Provided passage
Your Ops Leader Shouldn’t Be a Subject Matter Expert | They don’t need to know the tool—they need to know how the whole machine runs.

There’s a misconception in a lot of organizations that the person running operations should be a subject matter expert.
The reality? That’s often the last thing you want.

An effective operations leader doesn’t need to know the ins and outs of every tool, process, or technical system.

What they need to understand is how everything fits together—and how to keep it running under pressure.


At SHIELD Illinois, I Oversaw 12 Molecular Diagnostic Labs—and Had Never Heard of a PCR Machine

We were building and running 12 CLIA-certified, high-complexity molecular testing labs.
We stood up a next-gen sequencing lab.
We moved thousands of potentially infectious saliva samples across three states—every day—by chartered plane, internal drivers, and third-party couriers.

I had never worked in diagnostics.
I wasn’t trained in lab science.
I couldn’t tell you how PCR worked when I started.

And none of that mattered.

Because my job wasn’t to know the science.
It was to build the system.
Spot the risks.
Make the tradeoffs.
And keep the entire operation moving, safely and on time.


Subject Matter Expertise Can Be a Limiting Lens

Sometimes, deep expertise makes people too cautious.
Or too focused on a single function.
Or unable to challenge the way things have always been done.

Operations leaders have to move between teams, timelines, and tradeoffs without getting stuck in one swim lane.

Data shown
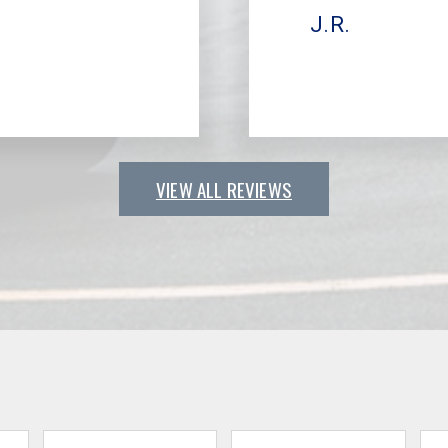
J.R.
VIEW ALL REVIEWS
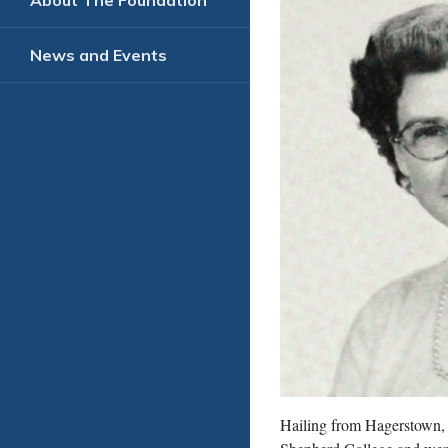
About The Foundation
News and Events
Hailing from Hagerstown,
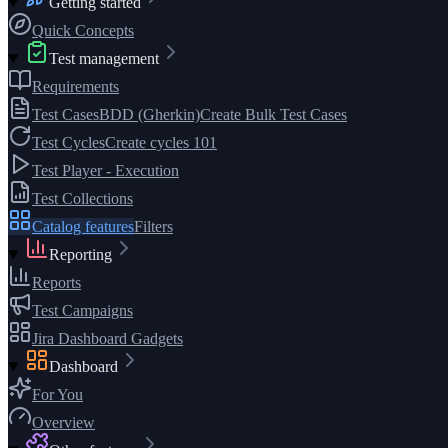
Getting started
Quick Concepts
Test management
Requirements
Test Cases
BDD (Gherkin)
Create Bulk Test Cases
Test Cycles
Create cycles 101
Test Player - Execution
Test Collections
Catalog features
Filters
Reporting
Reports
Test Campaigns
Jira Dashboard Gadgets
Dashboard
For You
Overview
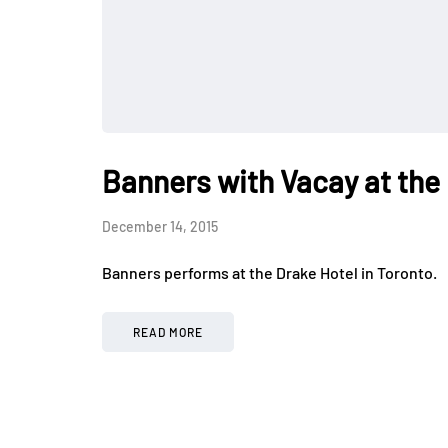
Banners with Vacay at the
December 14, 2015
Banners performs at the Drake Hotel in Toronto.
READ MORE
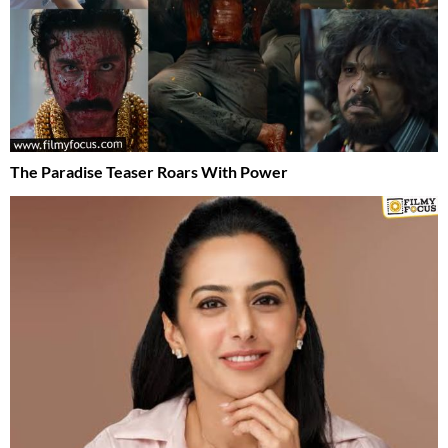
The Paradise Teaser Roars With Power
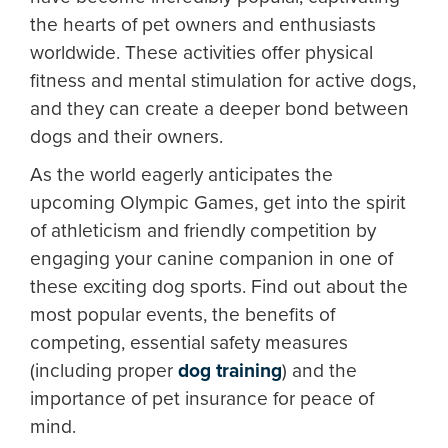
the hearts of pet owners and enthusiasts
worldwide. These activities offer physical
fitness and mental stimulation for active dogs,
and they can create a deeper bond between
dogs and their owners.
As the world eagerly anticipates the
upcoming Olympic Games, get into the spirit
of athleticism and friendly competition by
engaging your canine companion in one of
these exciting dog sports. Find out about the
most popular events, the benefits of
competing, essential safety measures
(including proper
dog training
) and the
importance of pet insurance for peace of
mind.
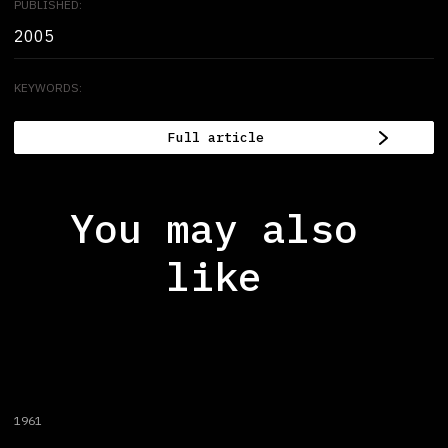
PUBLISHED:
2005
KEYWORDS:
Full article
You may also
like
1961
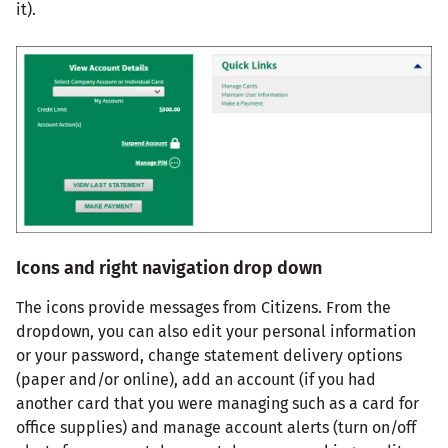
it).
Icons and right navigation drop down
The icons provide messages from Citizens. From the
dropdown, you can also edit your personal information
or your password, change statement delivery options
(paper and/or online), add an account (if you had
another card that you were managing such as a card for
office supplies) and manage account alerts (turn on/off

Check your understanding
a: Retype the portion of the article on operations leaders starting with "The reality? That’s" and going on through "worked in diagnostics.".
b: Write what comes next in the article on operations leaders, picking up right after its last sentence.

Set of answers
a:
The reality? That’s often the last thing you want.

An effective operations leader doesn’t need to know the ins and outs of every tool, process, or technical system.

What they need to understand is how everything fits together—and how to keep it running under pressure.


At SHIELD Illinois, I Oversaw 12 Molecular Diagnostic Labs—and Had Never Heard of a PCR Machine

We were building and running 12 CLIA-certified, high-complexity molecular testing labs.
We stood up a next-gen sequencing lab.
We moved thousands of potentially infectious saliva samples across three states—every day—by chartered plane, internal drivers, and third-party couriers.

I had never worked in diagnostics.

b:
  • They don’t need to write the code
  • They don’t need to validate the lab method
  • They don’t need to fly the plane
  • But they do need to know how those things interact—and how failure in one affects all the others

The Real Skill Is Systems Thinking

Great ops leaders see structure—where others see complexity.
They’re not solving one team’s problem.
They’re solving for the system.

That means:

  • Understanding priorities
  • Designing for edge cases
  • Modeling failure
  • Making fast decisions with incomplete information
  • Building trust with SMEs while holding accountability

They don’t need to know how the machine is built.
They need to know when it’s humming and when it’s seizing up.


Build for Execution, Not Comfort

It’s tempting to promote the high-performer from engineering, science, or finance to run ops.

But that’s not operations.
That’s function-specific management.

True operational leadership isn’t about being the smartest person in the room.
It’s about being the one who keeps the room functioning under pressure.


Your ops leader doesn’t need to be a domain expert.
They need to be a system expert.
And when the pressure’s on, that’s who you’ll want in the chair.